How is my LIFE a practice?
This is an intro video to the whole project of PRACTICE PARENTING which includes focus groups, a dissertation, writing projects, conferences, blogs, and the actual daily practice of being a parent to adult children.
Why Do I Have to Practice Parenting?
We practice law. We practice medicine. Who practices parenting?
We practice law. We practice medicine. Shouldn’t we practice parenting?
‘Practice parenting. That is what you are going to go with?”
My poor husband was baffled. After 15 months of talking about reopening my blog to discuss the phenomenon of being the parent to ALL adult children he was sure I would have a better title that PRACTICE!!
“Why do you have to practice this?
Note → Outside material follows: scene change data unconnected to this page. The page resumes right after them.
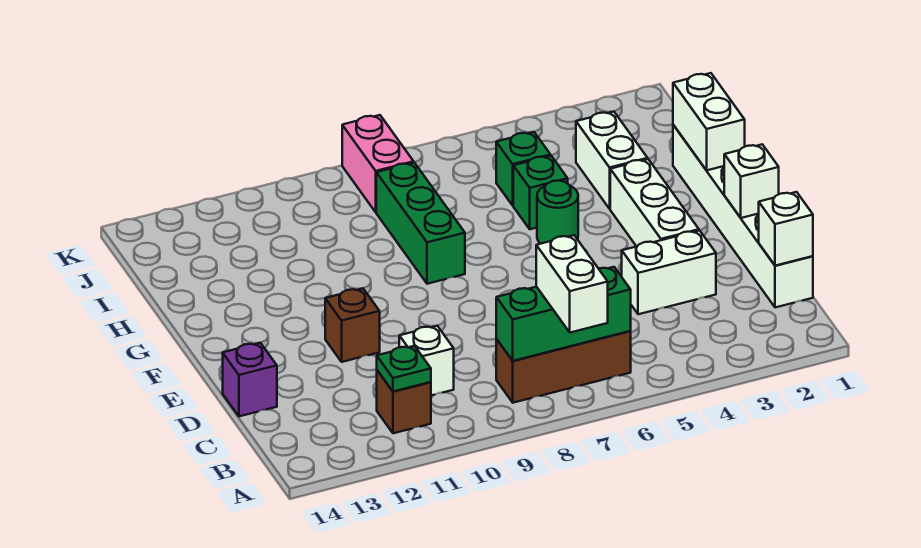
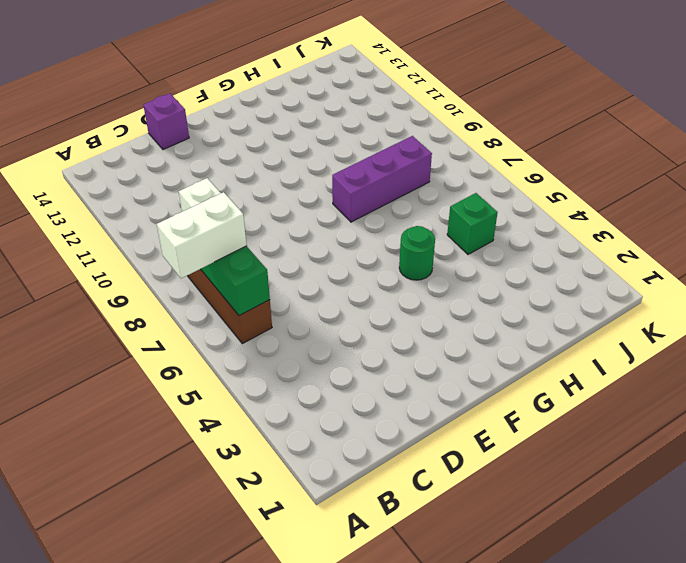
purple brick G8:I8 level 1 -> green brick G8:I8 level 1
none -> brown brick B11 level 1
none -> white brick C1:H1 level 1
none -> white brick D3:D4 level 1

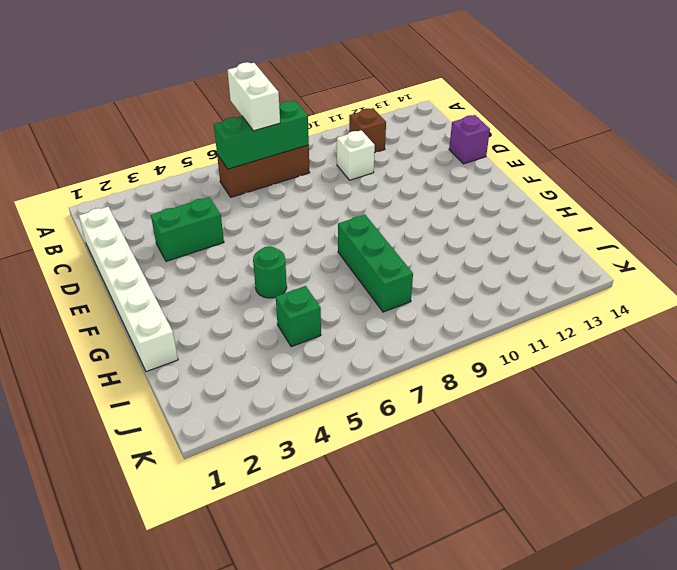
green brick D3:D4 level 1 -> white brick D3:D4 level 1
none -> white brick E3:G3 level 1
none -> brown brick E11 level 1
none -> white brick H3:I3 level 1

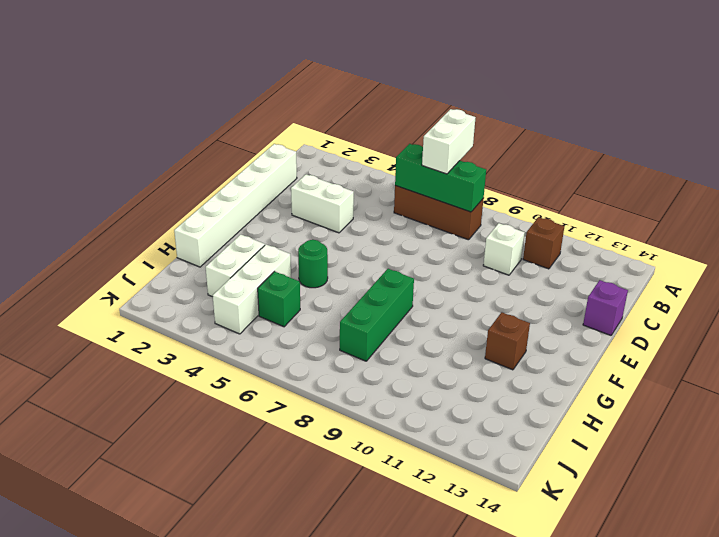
brown brick G12 level 1 -> brown brick E11 level 1
white brick H4:J4 level 1 -> white brick E3:G3 level 1
none -> green brick H5 level 1
none -> pink brick J8:K8 level 1
none -> green plate B11 level 2

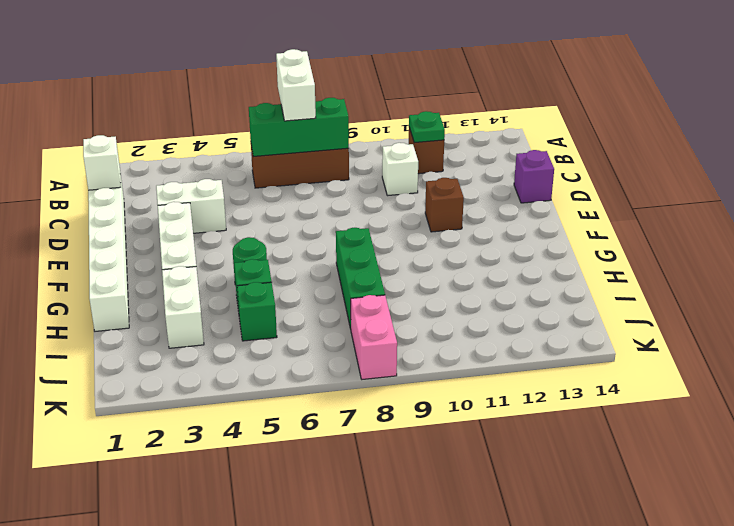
none -> white brick E1 level 2
none -> white brick G1:H1 level 2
You have been a mom for almost 40 years. Aren’t you a pro already?”
As a matter of fact, I am a pro. Dictionary.com defines a professional is someone who is engaged in a profession. (Don’t you love when the definition tells you nothing?) But the word profession is defined as an occupation, especially one that requires PROLONGED training! (Emphasis all mine!).
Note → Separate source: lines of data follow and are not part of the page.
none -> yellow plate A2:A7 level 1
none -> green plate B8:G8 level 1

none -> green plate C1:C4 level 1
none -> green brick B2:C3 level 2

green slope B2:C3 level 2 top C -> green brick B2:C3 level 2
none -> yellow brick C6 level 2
I have been a parent over three decades and I have been ‘in training’ every day.
Check that one! I am a pro!
But the word practice is used to mean the carrying out or exercise of a profession. Of course you have most often heard this in the use of a law practice of the practice of medicine. Obviously we would all love to read a physician’s post after 35 years of treating the common cold on how to avoid the germs and make the illness pass more quickly, right? If an attorney who have been practicing a quarter of a century posts on how to draw up the unbreakable contract you would read that, right? Sure!
So here I am: professional parent (because of the INTENSE and EXTENSIVE training) and I am putting out my shingle to say: Welcome to my practice!
Lots of us think we are still in the business of practicing— like Little League baseball: show up every day from 3-5 and take a swing and a miss until you get it right. Hence, my tagline: everything worth doing is worth practicing. That should let the readier know: I am still swinging and missing at being a parent to adults…but I am willing for you to grab a seat and watch me swing.
What I REALLY want from the readership is a lot of armchair coaches who can comment on how to better swing at how to celebrate your grown kids when they do something GREAT, like have a birthday! I hope to get coaching advice on posts about when to give advice to your kids and when to take the advice they are giving you.
My goal is that PRACTICE PARENTING can be both a sounding board for when we royally mess this up and an advice column when we truly want and need help.